実は「耐用年数」という言葉には2つの意味があります。
〈『大辞林』の定義〉
  1. 機械・設備などが使用に耐えられる年数。
  2. 固定資産が物理的・経済的に使用可能な年数。法令で定められ、減価償却期間算定の基準となる。耐久年数。
一方、寿命には「生命の存続する期間」の他に「物の使用に耐える期間」という意味があります。つまり、「使用に耐えられる期間」という意味では寿命も耐用年数も同じなのです。問題は②の意味。こちらの耐用年数には法令で定められた基準があります。以下に挙げるのは財務省令による耐用年数の一例です(法定耐用年数)。
〈主な減価償却資産の耐用年数・建物〉
  • 木造・合成樹脂造のもの…15~24年
  • 木骨モルタル造のもの…14~22年
  • 鉄骨鉄筋コンクリート造・鉄筋コンクリート造のもの…38~50年
  • れんが造・石造・ブロック造のもの…34~41年
  • 金属造のもの…17~38年〈主な減価償却資産の耐用年数・建物附属設備〉
  • アーケード・日よけ設備(主として金属製のもの)…15年
  • 店舗簡易装備…3年
  • 電気設備(蓄電池電源設備)…6年
  • 給排水・衛生設備、ガス設備…15年
実際には細目が設けられており、「木造・合成樹脂造のもの」であれば「事務所用のもの = 24年」「店舗用・住宅用のもの = 22年」など、細かく定められています。
耐用年数以上に建物を活用する
耐用年数には「一般的耐用年数」と「個別的耐用年数」があります。
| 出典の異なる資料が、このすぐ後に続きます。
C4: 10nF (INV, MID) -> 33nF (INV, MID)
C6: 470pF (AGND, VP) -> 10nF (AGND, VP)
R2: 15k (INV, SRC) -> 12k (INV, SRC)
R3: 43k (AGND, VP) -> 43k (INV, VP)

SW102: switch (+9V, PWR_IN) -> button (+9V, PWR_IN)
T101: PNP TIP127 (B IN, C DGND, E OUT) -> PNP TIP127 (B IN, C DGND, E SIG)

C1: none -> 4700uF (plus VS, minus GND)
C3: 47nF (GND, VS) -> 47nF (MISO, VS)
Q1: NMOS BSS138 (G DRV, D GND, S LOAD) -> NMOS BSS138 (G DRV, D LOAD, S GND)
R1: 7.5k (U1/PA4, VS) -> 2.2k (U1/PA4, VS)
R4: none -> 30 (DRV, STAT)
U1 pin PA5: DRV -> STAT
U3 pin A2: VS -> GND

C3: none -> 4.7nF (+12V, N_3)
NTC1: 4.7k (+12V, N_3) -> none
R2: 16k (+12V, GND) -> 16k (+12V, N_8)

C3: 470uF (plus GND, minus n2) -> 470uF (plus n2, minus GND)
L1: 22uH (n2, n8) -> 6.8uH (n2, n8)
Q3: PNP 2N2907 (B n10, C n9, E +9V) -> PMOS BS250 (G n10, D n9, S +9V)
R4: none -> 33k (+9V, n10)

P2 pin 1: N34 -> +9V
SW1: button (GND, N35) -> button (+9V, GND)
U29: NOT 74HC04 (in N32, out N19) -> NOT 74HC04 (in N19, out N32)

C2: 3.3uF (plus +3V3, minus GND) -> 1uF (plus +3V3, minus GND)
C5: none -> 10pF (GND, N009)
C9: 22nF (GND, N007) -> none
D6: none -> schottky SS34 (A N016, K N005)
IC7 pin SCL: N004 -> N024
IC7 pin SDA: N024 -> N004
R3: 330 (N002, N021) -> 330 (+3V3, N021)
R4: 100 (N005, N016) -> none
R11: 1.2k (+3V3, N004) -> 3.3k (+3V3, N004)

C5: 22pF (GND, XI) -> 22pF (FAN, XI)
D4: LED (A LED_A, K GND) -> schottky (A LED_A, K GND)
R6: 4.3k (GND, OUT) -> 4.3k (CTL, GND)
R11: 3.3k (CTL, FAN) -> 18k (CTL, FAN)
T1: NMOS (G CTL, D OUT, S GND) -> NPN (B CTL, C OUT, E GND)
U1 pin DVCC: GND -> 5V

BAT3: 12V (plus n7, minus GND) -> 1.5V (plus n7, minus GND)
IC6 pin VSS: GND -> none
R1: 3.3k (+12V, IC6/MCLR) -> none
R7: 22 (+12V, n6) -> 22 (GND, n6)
一般的耐用年数は画一的に定められたもの。先に紹介した法定耐用年数が主に採用されています。画一的である代わりに、主観が入らないのが一般的耐用年数の利点です。個別的耐用年数は企業ごとの状況に合わせて見積もられるもの。企業の利用状況が反映される代わりに、主観が入る可能性が指摘されています。
不動産投資においては、耐用年数はあくまで便宜的に定められたものだと考えた方が良いでしょう。耐用年数等に関する省令が公表されたのは1965年。今では建物の耐久性も格段に向上しているので、メンテナンス次第で耐用年数以上の期間にわたり建物の価値を保つことも可能になっています。